* About this exercise *
Write out every line below that contains "vous".
--------
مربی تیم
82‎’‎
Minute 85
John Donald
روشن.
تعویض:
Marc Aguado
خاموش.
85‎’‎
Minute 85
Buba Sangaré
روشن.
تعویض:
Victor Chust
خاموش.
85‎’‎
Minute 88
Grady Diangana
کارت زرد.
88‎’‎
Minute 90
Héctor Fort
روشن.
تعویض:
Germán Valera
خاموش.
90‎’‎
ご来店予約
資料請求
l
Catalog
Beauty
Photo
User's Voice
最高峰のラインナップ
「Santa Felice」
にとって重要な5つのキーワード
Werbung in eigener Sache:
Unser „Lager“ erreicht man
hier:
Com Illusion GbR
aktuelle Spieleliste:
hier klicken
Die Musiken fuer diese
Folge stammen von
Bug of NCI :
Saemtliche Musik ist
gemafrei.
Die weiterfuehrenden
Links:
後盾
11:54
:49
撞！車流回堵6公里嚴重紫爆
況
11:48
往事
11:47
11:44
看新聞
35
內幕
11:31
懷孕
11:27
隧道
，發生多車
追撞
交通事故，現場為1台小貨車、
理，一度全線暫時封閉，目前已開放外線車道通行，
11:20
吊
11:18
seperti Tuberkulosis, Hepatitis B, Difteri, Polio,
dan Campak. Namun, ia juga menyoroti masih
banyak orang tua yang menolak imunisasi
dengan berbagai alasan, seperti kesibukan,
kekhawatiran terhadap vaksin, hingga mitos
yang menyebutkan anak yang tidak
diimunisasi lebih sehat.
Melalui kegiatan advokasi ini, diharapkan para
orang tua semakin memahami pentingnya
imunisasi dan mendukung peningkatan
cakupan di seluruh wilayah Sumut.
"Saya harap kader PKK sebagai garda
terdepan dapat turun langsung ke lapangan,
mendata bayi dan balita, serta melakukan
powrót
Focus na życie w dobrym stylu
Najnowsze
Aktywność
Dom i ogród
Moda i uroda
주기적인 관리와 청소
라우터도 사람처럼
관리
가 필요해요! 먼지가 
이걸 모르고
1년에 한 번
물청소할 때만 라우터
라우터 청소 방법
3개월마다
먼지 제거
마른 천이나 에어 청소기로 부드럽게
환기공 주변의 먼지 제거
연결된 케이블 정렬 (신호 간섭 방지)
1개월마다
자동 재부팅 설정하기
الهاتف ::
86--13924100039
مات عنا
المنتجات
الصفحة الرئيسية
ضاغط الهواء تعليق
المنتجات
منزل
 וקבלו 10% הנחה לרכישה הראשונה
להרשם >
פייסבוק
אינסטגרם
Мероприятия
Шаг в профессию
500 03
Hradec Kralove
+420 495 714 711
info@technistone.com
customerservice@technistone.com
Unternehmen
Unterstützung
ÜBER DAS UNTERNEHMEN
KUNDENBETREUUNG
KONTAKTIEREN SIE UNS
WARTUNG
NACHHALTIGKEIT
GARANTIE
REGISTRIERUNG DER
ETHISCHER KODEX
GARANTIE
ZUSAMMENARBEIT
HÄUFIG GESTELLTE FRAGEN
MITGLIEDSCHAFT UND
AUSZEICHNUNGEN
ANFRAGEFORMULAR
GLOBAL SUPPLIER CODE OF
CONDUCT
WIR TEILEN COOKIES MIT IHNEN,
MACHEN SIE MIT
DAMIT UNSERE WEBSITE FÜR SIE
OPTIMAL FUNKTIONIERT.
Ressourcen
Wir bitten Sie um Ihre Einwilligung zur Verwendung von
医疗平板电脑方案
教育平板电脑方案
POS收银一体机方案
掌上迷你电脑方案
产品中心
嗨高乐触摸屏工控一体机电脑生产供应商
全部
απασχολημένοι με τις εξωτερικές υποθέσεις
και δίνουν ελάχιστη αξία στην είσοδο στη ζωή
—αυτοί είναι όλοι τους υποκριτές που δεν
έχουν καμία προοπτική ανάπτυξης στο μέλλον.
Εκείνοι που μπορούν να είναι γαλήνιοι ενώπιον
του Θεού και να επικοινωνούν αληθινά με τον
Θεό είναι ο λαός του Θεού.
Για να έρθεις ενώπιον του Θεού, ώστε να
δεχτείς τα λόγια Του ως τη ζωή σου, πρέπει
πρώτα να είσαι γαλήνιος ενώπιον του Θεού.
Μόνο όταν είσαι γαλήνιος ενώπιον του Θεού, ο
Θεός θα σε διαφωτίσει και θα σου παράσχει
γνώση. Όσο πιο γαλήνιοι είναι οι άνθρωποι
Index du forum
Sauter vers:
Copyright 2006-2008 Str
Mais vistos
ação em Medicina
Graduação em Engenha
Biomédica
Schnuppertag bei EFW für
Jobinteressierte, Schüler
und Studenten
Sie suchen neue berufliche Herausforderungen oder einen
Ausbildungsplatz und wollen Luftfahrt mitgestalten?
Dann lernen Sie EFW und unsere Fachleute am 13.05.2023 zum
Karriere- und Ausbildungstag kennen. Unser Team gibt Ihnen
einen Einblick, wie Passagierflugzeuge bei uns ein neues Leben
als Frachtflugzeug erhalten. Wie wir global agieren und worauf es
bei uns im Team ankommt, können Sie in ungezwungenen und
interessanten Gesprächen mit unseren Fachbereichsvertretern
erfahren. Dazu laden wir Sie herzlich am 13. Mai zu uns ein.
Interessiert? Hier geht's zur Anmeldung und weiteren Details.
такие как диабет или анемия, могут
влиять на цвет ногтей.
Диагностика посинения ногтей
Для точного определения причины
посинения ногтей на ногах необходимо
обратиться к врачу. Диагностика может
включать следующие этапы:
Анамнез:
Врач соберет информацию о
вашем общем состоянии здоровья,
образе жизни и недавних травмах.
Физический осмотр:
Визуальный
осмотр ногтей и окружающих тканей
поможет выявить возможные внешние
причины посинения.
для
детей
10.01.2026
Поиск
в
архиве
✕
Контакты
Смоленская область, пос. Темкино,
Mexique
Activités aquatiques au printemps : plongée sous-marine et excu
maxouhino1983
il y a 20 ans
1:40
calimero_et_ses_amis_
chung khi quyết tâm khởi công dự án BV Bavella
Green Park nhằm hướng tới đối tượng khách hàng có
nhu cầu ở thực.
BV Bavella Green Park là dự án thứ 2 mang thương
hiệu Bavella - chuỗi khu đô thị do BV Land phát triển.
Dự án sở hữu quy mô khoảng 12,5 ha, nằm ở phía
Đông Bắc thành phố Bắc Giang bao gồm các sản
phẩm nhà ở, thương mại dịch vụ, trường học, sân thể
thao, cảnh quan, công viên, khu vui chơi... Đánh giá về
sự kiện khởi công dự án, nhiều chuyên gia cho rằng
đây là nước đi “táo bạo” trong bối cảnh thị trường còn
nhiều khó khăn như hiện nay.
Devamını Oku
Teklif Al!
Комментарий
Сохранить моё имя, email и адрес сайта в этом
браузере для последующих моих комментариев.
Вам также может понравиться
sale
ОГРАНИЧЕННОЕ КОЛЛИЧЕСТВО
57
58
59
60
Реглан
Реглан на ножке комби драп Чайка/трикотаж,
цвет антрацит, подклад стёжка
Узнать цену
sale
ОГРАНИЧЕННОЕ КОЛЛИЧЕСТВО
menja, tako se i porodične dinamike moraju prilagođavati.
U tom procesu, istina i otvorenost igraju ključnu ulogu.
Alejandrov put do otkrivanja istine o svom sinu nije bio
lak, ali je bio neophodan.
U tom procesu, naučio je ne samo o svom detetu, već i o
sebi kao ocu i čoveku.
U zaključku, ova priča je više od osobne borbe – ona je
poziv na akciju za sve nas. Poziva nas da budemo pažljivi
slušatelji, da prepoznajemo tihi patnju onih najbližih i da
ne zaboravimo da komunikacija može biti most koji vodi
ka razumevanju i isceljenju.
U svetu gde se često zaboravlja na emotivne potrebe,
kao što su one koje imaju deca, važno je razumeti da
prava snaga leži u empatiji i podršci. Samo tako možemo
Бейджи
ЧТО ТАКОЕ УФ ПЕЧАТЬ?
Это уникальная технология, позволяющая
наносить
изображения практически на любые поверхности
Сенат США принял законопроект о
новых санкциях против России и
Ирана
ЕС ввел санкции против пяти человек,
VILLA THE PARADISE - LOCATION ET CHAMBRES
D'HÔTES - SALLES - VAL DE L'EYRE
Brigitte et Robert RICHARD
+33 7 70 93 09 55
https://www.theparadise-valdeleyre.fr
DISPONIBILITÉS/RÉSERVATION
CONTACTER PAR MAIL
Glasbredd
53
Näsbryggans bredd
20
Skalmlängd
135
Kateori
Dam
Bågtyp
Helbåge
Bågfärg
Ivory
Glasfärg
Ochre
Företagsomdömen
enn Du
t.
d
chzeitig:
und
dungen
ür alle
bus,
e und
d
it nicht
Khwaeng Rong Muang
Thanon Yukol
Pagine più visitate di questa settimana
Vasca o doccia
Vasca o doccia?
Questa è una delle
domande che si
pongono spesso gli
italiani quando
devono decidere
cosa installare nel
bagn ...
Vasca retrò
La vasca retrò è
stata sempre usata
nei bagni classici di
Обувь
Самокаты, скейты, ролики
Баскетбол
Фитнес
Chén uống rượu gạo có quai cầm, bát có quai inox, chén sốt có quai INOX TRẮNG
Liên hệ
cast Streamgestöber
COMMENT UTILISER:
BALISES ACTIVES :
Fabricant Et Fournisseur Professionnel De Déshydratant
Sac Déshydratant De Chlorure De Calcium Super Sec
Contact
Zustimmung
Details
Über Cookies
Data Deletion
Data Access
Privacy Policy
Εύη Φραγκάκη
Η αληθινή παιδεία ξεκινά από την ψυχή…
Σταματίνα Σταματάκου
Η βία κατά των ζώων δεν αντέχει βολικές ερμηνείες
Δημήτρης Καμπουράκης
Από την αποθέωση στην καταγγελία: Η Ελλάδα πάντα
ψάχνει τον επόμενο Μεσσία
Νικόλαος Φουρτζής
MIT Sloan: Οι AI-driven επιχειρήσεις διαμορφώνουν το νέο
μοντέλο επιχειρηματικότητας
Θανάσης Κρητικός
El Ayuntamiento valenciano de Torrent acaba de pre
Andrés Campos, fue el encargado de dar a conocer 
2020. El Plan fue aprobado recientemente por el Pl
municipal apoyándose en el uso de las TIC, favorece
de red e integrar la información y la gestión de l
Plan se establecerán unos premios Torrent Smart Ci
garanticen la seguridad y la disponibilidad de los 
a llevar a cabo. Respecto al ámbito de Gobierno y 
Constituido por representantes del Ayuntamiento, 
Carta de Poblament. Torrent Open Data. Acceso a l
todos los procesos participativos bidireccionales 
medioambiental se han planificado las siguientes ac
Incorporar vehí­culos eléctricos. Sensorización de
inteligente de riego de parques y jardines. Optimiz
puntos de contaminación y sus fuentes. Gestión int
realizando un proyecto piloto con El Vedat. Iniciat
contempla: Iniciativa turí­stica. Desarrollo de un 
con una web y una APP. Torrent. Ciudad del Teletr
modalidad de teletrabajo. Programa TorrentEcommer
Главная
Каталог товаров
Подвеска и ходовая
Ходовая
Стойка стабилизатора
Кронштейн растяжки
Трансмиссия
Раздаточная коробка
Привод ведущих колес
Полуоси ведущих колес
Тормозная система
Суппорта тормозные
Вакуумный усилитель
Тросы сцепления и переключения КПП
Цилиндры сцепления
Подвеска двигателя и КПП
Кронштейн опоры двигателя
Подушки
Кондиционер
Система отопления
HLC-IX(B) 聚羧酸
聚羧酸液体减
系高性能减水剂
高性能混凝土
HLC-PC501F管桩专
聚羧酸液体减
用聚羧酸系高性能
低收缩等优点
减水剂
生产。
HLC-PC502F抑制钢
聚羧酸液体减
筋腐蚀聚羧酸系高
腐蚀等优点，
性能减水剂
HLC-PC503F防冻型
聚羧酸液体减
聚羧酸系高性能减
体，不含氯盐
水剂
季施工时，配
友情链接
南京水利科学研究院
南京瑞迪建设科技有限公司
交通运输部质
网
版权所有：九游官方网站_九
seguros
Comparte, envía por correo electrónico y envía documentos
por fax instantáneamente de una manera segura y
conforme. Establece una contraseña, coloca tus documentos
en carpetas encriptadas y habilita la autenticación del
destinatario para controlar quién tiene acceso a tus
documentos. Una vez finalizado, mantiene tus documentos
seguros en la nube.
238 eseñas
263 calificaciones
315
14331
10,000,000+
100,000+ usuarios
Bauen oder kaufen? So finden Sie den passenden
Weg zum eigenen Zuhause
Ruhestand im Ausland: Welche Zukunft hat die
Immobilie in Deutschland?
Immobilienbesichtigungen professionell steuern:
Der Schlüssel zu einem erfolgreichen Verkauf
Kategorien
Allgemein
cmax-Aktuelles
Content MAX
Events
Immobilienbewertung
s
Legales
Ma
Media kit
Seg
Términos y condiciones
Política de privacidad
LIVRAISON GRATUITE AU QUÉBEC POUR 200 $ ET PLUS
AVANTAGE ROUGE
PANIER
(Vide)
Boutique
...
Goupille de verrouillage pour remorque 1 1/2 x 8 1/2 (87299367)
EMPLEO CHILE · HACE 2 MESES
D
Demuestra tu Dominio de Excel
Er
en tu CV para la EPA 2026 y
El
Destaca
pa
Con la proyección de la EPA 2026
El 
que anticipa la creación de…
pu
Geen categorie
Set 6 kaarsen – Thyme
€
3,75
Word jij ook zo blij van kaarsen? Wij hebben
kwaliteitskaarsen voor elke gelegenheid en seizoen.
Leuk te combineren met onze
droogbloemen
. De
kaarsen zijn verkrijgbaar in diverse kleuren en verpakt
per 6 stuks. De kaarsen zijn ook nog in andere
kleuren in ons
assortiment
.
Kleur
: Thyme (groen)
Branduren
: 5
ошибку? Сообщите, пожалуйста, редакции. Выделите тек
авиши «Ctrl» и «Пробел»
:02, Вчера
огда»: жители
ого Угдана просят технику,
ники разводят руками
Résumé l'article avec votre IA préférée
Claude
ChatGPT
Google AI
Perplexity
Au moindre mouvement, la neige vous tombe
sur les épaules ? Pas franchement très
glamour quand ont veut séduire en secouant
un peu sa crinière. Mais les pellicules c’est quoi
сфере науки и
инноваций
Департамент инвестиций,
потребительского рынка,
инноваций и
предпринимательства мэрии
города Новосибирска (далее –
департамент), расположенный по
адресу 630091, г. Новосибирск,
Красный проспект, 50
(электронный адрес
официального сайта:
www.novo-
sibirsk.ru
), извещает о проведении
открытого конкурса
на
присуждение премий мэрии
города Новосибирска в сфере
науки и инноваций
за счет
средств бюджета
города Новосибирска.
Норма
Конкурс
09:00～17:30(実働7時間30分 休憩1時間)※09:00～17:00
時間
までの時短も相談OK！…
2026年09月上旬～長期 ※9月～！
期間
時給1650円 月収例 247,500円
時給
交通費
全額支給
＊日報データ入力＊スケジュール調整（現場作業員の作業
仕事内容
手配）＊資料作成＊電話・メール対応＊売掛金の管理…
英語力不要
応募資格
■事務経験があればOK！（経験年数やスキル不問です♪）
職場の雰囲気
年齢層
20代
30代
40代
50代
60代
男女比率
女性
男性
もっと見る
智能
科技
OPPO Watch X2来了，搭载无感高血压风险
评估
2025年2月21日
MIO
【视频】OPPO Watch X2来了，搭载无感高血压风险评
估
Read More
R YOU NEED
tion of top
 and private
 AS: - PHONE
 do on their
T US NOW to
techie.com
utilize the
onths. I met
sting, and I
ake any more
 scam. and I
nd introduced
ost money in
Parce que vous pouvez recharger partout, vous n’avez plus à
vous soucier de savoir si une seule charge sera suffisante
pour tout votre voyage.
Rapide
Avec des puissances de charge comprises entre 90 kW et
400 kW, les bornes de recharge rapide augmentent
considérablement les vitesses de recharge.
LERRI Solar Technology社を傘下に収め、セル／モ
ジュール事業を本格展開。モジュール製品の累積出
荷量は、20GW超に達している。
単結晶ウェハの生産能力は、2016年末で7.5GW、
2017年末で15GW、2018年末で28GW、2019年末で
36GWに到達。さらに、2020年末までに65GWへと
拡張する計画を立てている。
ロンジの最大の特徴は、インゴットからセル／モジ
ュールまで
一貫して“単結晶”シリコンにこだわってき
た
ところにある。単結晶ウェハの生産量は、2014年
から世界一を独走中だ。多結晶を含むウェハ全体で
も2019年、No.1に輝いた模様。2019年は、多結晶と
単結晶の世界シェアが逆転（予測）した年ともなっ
--------
* Written response *
Au moindre mouvement, la neige vous tombe
Parce que vous pouvez recharger partout, vous n’avez plus à
vous soucier de savoir si une seule charge sera suffisante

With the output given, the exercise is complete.